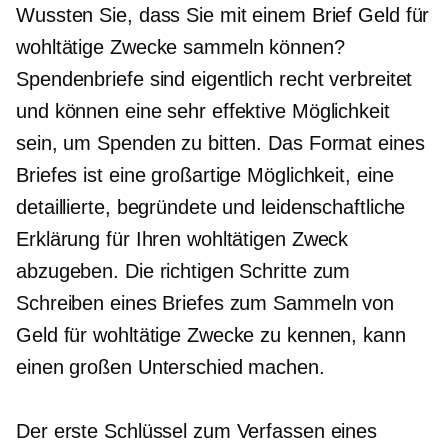
Wussten Sie, dass Sie mit einem Brief Geld für
wohltätige Zwecke sammeln können?
Spendenbriefe sind eigentlich recht verbreitet
und können eine sehr effektive Möglichkeit
sein, um Spenden zu bitten. Das Format eines
Briefes ist eine großartige Möglichkeit, eine
detaillierte, begründete und leidenschaftliche
Erklärung für Ihren wohltätigen Zweck
abzugeben. Die richtigen Schritte zum
Schreiben eines Briefes zum Sammeln von
Geld für wohltätige Zwecke zu kennen, kann
einen großen Unterschied machen.
Der erste Schlüssel zum Verfassen eines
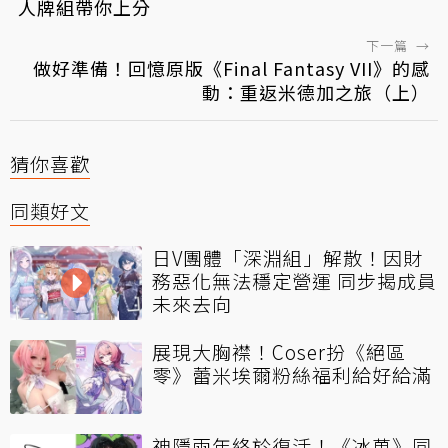
人牌組帶你上分
下一篇
→
做好準備！回憶原版《Final Fantasy VII》的感
動：重返米德加之旅（上）
猜你喜歡
同類好文
日V團體「深淵組」解散！因財
務惡化無法穩定營運 同步揭成員
未來去向
展現大胸襟！Coser扮《絕區
零》蕾米埃爾粉絲福利給好給滿
神隱兩年終於復活！《冰菓》同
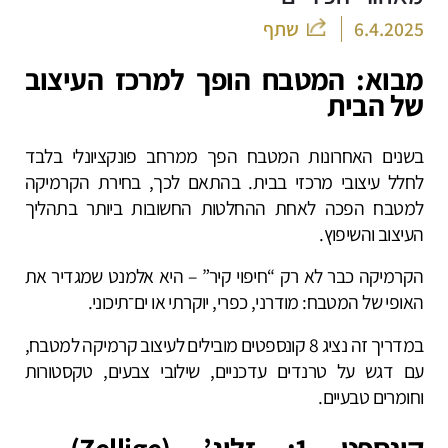
6.4.2025
שתף
מבוא: המטבח הופך למרכז העיצוב
של הבית
בשנים האחרונות המטבח הפך ממרחב פונקציונלי בלבד
לחלל עיצובי מרכזי בבית. בהתאם לכך, בחירת הקרמיקה
למטבח הפכה לאחת ההחלטות החשובות ביותר בתהליך
העיצוב והשיפוץ.
הקרמיקה כבר לא רק “חיפוי קיר” – היא אלמנט שמגדיר את
האופי של המטבח: מודרני, כפרי, יוקרתי או ים־תיכוני.
במדריך זה נציג 8 קונספטים מובילים לעיצוב קרמיקה למטבח,
עם דגש על טרנדים עדכניים, שילובי צבעים, טקסטורות
וחומרים טבעיים.
קונספט 1: זליג’ (Zellige) –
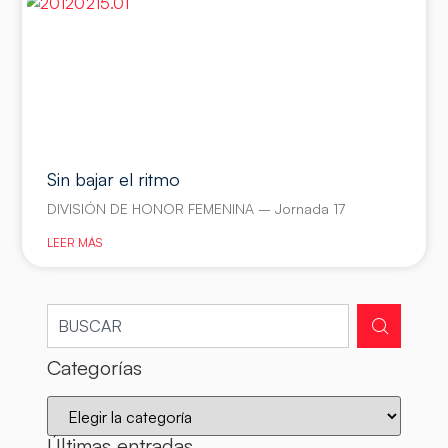
Sin bajar el ritmo
DIVISIÓN DE HONOR FEMENINA – Jornada 17
LEER MÁS
Categorías
Últimas entradas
============
▶ _GOAL OF THE EXERCISE_:
Print the text of the records word for word, from the start of the records through the line with "Der erste Schlüssel zum Verfassen eines", including that line. Leave the pictures out.

▶ _SOLUTION FOR THIS PROBLEM_:
Wussten Sie, dass Sie mit einem Brief Geld für
wohltätige Zwecke sammeln können?
Spendenbriefe sind eigentlich recht verbreitet
und können eine sehr effektive Möglichkeit
sein, um Spenden zu bitten. Das Format eines
Briefes ist eine großartige Möglichkeit, eine
detaillierte, begründete und leidenschaftliche
Erklärung für Ihren wohltätigen Zweck
abzugeben. Die richtigen Schritte zum
Schreiben eines Briefes zum Sammeln von
Geld für wohltätige Zwecke zu kennen, kann
einen großen Unterschied machen.
Der erste Schlüssel zum Verfassen eines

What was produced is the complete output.